BRANO:
++++++++++
Tra cambiamento e continuità: quale bilancio per la politica estera di Rodrigo Duterte?
Dopo sei anni alla guida delle Filippine, il presidente Rodrigo Duterte ha deciso di non candidarsi alla propria rielezione. Il nuovo capo di stato si troverà quindi a fare fronte a tutte le problematiche interne del paese così come lo spinoso argomento della politica estera.
È quindi giunto il momento di ripercorrere le tappe più importanti che hanno marcato il metodo Duterte sulla scena internazionale, e capire quali sono le sfide che attendono il nuovo presidente.
Storicamente, la politica estera delle Filippine è fortemente influenzata dal trattato di mutua difesa USA-Filippine del 1951. Infatti, l’ex potenza coloniale è sempre stata l’interlocutore favorito per questioni strategiche e militari. L’alleanza permetteva agli Stati Uniti di mantenere una forte presenza militare nel paese, all’incirca quindici mila uomini negli anni 1980[1]. Le forze americane erano distribuite in numerose basi militari, tra le quali l’immensa base nella Baia di Subic, la più grande in tutta l’Asia. Nel 1991 non venne però rinnovato l’accordo per la presenza militare statunitense, e ciò costrinse l’alleato ad abbandonare tutte le sue posizioni nel paese. Otto anni dopo fu ratificato un accordo noto come il “Visiting Forces Agreement” per esercitazioni militari congiunte.[2]
Nei successivi quattro anni dalla partenza delle forze americane, iniziò a intensificarsi la disputa tra le Filippine e la Cina nel Mar Cinese Meridionale (MCM). Nel 1995, la marina cinese decise di occupare la scogliera di “Mischief Reef” [3], dando così il via ad una lunga serie di incidenti diplomatici tra i due paesi.
++++++++++
DATI DI ORIGINE:
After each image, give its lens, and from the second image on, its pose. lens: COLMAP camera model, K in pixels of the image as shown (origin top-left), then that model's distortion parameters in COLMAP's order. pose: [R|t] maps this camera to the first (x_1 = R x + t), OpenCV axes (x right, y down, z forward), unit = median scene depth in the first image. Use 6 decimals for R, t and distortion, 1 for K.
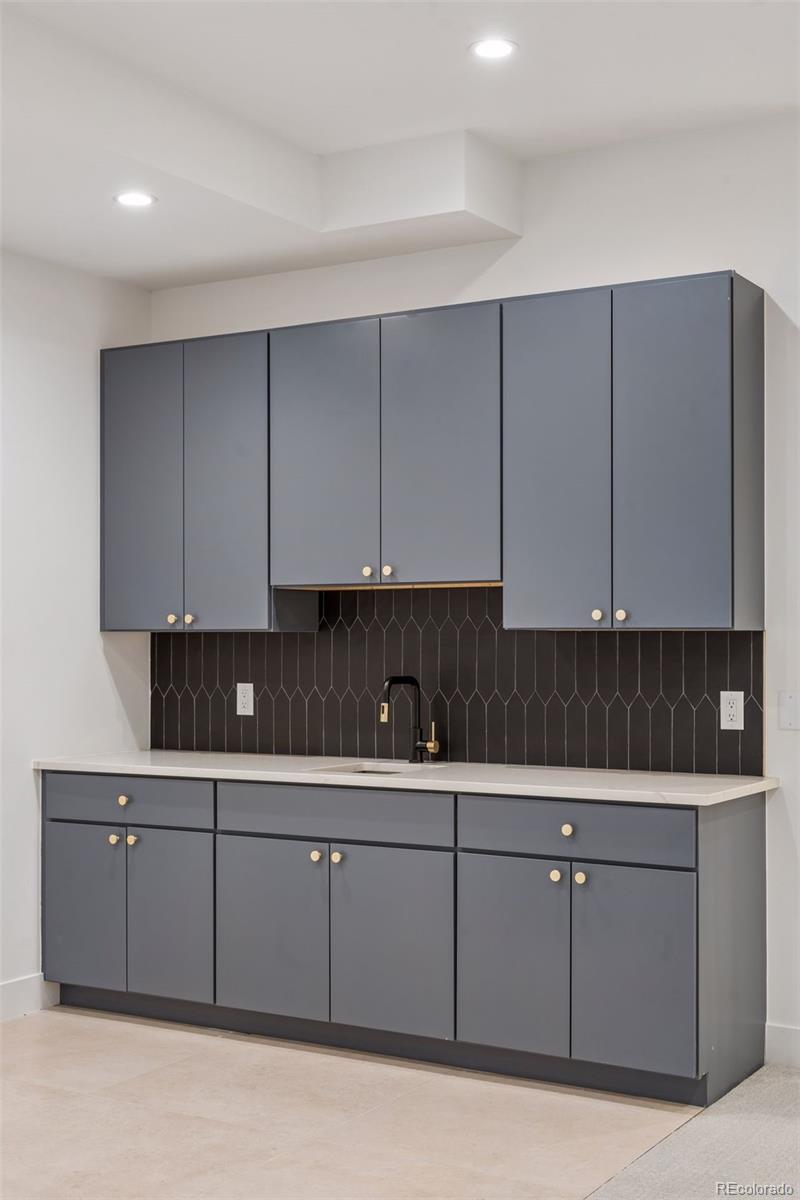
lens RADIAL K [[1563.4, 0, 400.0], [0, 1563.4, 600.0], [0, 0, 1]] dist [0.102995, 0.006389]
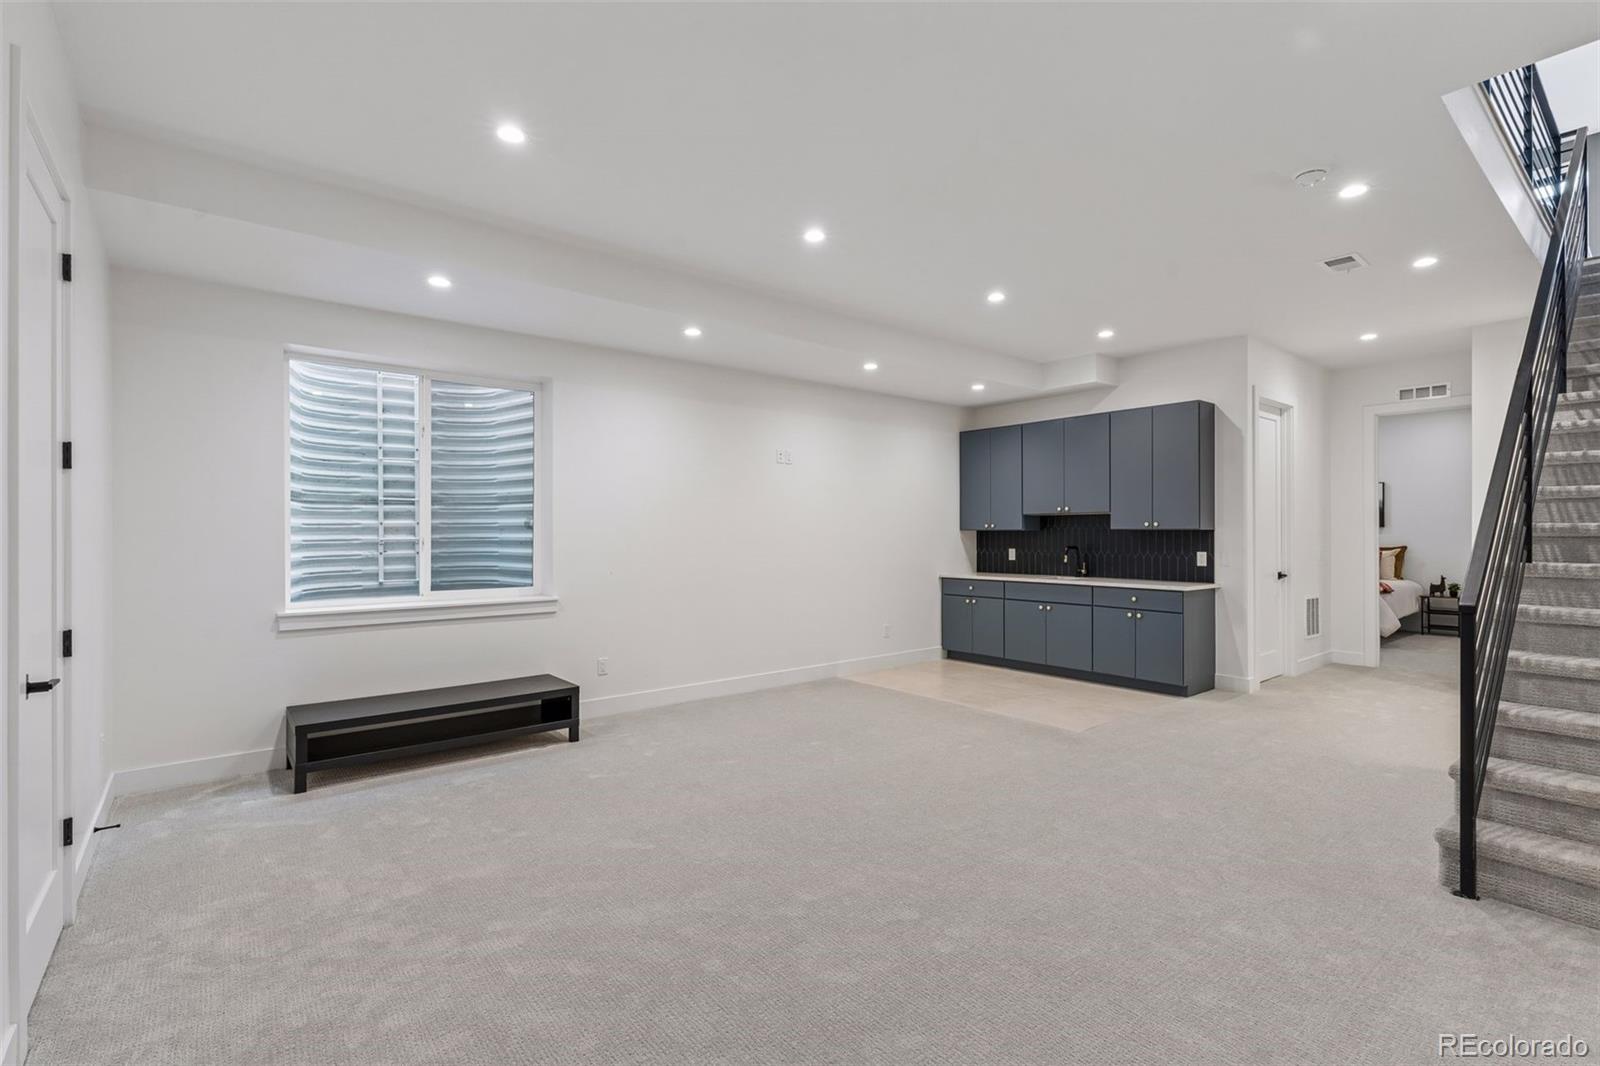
++++++++++
ELENCO DEI COMPITI:
a - Rispondi a queste domande sul brano dedicato alla politica estera di Duterte:
(i) Per quanti anni Rodrigo Duterte è stato alla guida delle Filippine?
(ii) In che anno venne firmato il trattato di mutua difesa tra Stati Uniti e Filippine?
(iii) Quale scogliera occupò la marina cinese nel 1995?
b - Puoi trasformare in un elenco puntato il paragrafo del brano sulla politica estera di Duterte che comincia con "Storicamente, la politica estera delle Filippine", conservandone i fatti principali?
c - Cita dal brano sulla politica estera di Duterte tutto ciò che va da "Tra cambiamento e" giù fino a "della politica estera.".

RISPOSTE:
a -
(i) Sei anni.
(ii) Nel 1951.
(iii) La scogliera di "Mischief Reef".

b -
- La politica estera delle Filippine è storicamente segnata dal trattato di mutua difesa con gli Stati Uniti del 1951. L'ex potenza coloniale è sempre stata l'interlocutore preferito per le questioni strategiche e militari.
- L'alleanza consentiva agli Stati Uniti una forte presenza militare, con circa quindicimila uomini negli anni 1980. Erano distribuiti in numerose basi, tra cui quella della Baia di Subic, la più grande dell'Asia.
- Nel 1991 l'accordo sulla presenza militare statunitense non venne rinnovato e gli americani dovettero abbandonare tutte le loro posizioni nel paese.
- Otto anni dopo fu ratificato il "Visiting Forces Agreement" per esercitazioni militari congiunte.

c -
Tra cambiamento e continuità: quale bilancio per la politica estera di Rodrigo Duterte?
Dopo sei anni alla guida delle Filippine, il presidente Rodrigo Duterte ha deciso di non candidarsi alla propria rielezione. Il nuovo capo di stato si troverà quindi a fare fronte a tutte le problematiche interne del paese così come lo spinoso argomento della politica estera.